Search code examples
pythonregexpandasextract

Python Regex Extract Width x Depth x Height


I am trying to extract the physical dimensions of items from a column "Description" in a df to create a new column with it.

Dimensions usually appear in this format (120x80x100) in the middle of long descriptions like:

Lorem ipsum dolor sit amet, consectetur adipiscing elit 120x80x100 ed do eiusmod tempor...

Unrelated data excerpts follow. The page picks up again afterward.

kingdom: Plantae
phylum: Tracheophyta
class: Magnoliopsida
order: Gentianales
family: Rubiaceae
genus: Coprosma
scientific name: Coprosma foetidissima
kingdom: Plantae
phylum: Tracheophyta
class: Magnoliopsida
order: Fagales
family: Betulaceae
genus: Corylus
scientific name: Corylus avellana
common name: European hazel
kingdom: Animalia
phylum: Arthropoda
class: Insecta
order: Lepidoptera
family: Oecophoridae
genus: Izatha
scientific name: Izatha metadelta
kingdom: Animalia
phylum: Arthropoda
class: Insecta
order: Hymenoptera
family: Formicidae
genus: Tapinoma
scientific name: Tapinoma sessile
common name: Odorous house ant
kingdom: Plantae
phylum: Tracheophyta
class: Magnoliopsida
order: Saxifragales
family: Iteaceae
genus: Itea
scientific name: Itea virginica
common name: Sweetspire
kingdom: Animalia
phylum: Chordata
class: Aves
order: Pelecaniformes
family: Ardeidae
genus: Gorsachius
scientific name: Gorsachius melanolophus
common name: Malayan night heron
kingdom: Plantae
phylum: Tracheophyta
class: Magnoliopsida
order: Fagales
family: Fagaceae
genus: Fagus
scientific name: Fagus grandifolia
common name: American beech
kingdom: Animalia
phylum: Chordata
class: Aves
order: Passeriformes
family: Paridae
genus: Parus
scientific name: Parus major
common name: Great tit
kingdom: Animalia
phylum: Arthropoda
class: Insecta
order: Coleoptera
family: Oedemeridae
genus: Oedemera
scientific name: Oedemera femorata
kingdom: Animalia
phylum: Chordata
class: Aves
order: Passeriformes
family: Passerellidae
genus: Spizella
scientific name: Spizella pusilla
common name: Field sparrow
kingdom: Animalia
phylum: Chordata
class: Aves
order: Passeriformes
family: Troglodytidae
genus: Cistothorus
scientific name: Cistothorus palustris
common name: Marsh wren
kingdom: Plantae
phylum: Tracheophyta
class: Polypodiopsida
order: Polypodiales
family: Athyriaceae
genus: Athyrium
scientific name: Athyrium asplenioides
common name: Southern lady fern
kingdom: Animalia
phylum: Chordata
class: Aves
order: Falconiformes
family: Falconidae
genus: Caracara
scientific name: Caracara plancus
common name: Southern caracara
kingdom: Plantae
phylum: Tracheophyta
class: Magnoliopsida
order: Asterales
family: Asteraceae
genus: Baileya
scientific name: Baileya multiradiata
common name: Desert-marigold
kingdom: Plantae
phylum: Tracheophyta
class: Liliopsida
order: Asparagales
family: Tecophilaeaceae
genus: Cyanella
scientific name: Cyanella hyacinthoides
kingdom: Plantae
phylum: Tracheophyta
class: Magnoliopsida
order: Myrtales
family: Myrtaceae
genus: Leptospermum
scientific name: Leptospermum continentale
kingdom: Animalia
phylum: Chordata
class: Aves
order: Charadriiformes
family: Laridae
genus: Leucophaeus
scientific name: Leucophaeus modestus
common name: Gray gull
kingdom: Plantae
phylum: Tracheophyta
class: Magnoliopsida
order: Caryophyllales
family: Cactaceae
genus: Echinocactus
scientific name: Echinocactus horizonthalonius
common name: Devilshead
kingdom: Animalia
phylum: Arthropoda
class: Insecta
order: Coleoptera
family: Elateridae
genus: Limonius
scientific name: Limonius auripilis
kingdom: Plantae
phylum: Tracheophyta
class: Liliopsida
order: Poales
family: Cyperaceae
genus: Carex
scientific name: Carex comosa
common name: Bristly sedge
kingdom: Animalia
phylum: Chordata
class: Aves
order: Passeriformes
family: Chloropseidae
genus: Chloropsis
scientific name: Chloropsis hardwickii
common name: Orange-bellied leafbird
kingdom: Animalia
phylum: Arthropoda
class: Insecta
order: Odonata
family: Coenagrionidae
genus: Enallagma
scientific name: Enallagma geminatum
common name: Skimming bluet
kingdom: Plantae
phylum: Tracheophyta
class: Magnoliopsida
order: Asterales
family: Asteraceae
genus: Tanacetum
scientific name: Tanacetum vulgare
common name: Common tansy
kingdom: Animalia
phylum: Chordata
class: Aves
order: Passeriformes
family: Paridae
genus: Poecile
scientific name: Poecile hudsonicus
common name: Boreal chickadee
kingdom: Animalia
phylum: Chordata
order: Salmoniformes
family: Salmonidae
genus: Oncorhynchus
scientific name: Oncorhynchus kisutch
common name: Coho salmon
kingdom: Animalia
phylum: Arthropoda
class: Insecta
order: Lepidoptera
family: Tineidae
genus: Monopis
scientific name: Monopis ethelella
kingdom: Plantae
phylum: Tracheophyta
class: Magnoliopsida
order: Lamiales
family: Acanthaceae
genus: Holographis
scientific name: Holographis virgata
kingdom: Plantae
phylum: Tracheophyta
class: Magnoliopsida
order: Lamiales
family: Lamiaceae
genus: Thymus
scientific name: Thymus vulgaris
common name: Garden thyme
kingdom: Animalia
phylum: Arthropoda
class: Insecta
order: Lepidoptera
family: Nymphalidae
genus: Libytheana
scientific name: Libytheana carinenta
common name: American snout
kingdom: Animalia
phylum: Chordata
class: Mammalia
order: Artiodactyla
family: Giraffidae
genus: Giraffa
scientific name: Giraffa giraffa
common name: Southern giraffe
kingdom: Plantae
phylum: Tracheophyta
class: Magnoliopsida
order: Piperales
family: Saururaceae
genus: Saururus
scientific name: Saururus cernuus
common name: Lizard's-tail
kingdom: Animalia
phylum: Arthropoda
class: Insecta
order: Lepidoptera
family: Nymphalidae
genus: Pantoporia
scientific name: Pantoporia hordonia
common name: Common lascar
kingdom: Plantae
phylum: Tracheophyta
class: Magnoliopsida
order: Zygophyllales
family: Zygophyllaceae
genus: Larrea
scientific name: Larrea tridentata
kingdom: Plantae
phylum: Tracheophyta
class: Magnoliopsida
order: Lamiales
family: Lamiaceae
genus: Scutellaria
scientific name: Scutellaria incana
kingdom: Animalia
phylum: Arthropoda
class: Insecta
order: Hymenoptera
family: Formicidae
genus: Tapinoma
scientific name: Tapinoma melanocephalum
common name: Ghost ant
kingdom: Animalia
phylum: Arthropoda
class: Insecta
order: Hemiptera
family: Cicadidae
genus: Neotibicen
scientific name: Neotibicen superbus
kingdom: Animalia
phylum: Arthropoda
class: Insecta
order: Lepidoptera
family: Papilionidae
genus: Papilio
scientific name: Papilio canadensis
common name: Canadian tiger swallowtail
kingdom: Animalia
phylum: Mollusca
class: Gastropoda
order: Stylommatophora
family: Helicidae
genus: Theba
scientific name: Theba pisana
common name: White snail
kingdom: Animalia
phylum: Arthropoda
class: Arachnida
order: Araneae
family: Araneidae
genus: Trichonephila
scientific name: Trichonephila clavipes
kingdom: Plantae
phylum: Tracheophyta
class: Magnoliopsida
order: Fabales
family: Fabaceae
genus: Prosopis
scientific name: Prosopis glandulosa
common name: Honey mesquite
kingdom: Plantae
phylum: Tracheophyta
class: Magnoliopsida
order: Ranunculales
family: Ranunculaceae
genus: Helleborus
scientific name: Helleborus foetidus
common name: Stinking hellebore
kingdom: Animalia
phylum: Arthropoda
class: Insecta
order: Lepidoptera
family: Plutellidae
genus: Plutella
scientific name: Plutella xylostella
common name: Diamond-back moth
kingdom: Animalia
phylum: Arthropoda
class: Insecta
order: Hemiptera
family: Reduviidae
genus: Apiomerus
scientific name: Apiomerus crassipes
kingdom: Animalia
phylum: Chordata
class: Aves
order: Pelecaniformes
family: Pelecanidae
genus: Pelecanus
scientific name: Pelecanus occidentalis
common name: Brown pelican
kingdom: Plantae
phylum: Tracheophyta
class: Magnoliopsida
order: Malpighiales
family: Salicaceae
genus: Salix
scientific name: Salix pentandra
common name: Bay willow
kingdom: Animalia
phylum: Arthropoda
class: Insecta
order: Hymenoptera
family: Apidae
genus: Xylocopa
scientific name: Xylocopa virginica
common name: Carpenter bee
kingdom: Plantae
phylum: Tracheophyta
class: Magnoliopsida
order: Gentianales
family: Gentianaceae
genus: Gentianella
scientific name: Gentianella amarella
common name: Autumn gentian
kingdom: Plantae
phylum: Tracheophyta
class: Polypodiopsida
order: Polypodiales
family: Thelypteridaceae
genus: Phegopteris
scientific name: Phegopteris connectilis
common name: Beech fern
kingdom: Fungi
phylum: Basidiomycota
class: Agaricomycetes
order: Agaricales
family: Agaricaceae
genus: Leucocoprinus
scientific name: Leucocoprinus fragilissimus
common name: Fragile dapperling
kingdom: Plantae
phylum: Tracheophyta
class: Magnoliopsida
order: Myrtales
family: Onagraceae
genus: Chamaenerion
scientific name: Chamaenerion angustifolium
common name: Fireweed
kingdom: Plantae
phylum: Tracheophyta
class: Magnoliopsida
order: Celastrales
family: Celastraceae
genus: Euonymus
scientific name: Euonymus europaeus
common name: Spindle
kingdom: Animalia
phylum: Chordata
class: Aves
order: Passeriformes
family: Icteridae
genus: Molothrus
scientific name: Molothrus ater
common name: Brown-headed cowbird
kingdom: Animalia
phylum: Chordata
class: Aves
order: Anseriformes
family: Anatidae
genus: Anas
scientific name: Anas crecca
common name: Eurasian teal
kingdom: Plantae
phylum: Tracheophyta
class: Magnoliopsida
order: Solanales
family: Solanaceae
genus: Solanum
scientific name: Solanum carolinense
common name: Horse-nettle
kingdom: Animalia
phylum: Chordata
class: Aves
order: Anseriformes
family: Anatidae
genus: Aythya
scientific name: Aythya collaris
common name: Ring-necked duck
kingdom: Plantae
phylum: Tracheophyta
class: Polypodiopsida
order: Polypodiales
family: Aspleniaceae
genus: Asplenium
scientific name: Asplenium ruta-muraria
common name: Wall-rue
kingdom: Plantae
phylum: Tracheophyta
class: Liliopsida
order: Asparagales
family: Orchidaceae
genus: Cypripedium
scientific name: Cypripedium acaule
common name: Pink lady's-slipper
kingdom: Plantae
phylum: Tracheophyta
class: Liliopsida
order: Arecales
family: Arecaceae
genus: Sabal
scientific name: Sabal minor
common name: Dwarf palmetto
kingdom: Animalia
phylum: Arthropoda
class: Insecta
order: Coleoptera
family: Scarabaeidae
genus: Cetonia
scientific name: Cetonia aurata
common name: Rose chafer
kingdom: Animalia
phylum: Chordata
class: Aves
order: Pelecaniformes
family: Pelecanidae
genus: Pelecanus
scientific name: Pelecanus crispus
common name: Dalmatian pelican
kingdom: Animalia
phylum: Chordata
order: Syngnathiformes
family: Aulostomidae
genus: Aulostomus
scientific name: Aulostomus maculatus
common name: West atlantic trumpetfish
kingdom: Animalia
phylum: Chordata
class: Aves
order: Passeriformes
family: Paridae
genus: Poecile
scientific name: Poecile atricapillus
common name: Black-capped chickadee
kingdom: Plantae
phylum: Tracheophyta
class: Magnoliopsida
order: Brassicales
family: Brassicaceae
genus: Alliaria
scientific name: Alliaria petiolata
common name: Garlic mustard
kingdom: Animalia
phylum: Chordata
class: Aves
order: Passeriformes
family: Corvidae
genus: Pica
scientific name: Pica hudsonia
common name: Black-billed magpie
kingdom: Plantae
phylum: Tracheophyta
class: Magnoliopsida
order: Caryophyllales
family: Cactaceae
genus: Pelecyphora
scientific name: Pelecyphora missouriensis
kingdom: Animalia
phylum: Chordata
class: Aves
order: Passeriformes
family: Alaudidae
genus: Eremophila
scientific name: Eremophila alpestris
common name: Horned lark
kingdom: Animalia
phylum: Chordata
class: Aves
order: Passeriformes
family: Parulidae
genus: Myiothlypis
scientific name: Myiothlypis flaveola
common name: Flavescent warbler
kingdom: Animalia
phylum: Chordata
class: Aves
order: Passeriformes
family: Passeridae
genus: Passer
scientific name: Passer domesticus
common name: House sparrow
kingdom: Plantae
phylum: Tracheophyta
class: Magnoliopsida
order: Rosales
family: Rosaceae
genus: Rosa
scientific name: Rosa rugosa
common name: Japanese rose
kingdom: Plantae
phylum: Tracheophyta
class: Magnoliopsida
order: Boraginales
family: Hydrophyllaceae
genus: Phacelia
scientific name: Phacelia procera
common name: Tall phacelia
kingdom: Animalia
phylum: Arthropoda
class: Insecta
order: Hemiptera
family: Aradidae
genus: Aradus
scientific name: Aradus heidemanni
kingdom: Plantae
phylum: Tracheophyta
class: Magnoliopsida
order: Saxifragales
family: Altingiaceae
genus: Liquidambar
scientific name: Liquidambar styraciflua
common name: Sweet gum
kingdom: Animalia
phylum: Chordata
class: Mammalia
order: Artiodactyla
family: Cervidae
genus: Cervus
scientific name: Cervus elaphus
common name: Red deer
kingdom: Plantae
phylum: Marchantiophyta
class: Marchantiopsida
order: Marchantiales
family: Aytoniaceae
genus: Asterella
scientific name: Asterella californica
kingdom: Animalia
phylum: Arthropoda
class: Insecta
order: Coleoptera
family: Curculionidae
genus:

But sometimes have spaces between:

120 x 80 x 100

Or don't have height:

120x80
120 x 80

Any help? Thanks in advance


Solution

  • You can use the regex, \d+\s*x\s*\d+(?:\s*x\s*\d+)?

    Explanation:

    • \d+: One or more digits
    • \s*: Zero or more whitespace characters
    • x: Literal, x
    • (?:\s*x\s*\d+)?: Optional non-capturing group

    If you want the numbers to be of one to three digits, replace \d+ with \d{1,3} as shown in the regex, \d{1,3}\s*x\s*\d{1,3}(?:\s*x\s*\d{1,3})?.

    If your code requires you to use a group, do it as follows:

    (\d{1,3}\s*x\s*\d{1,3}(?:\s*x\s*\d{1,3})?)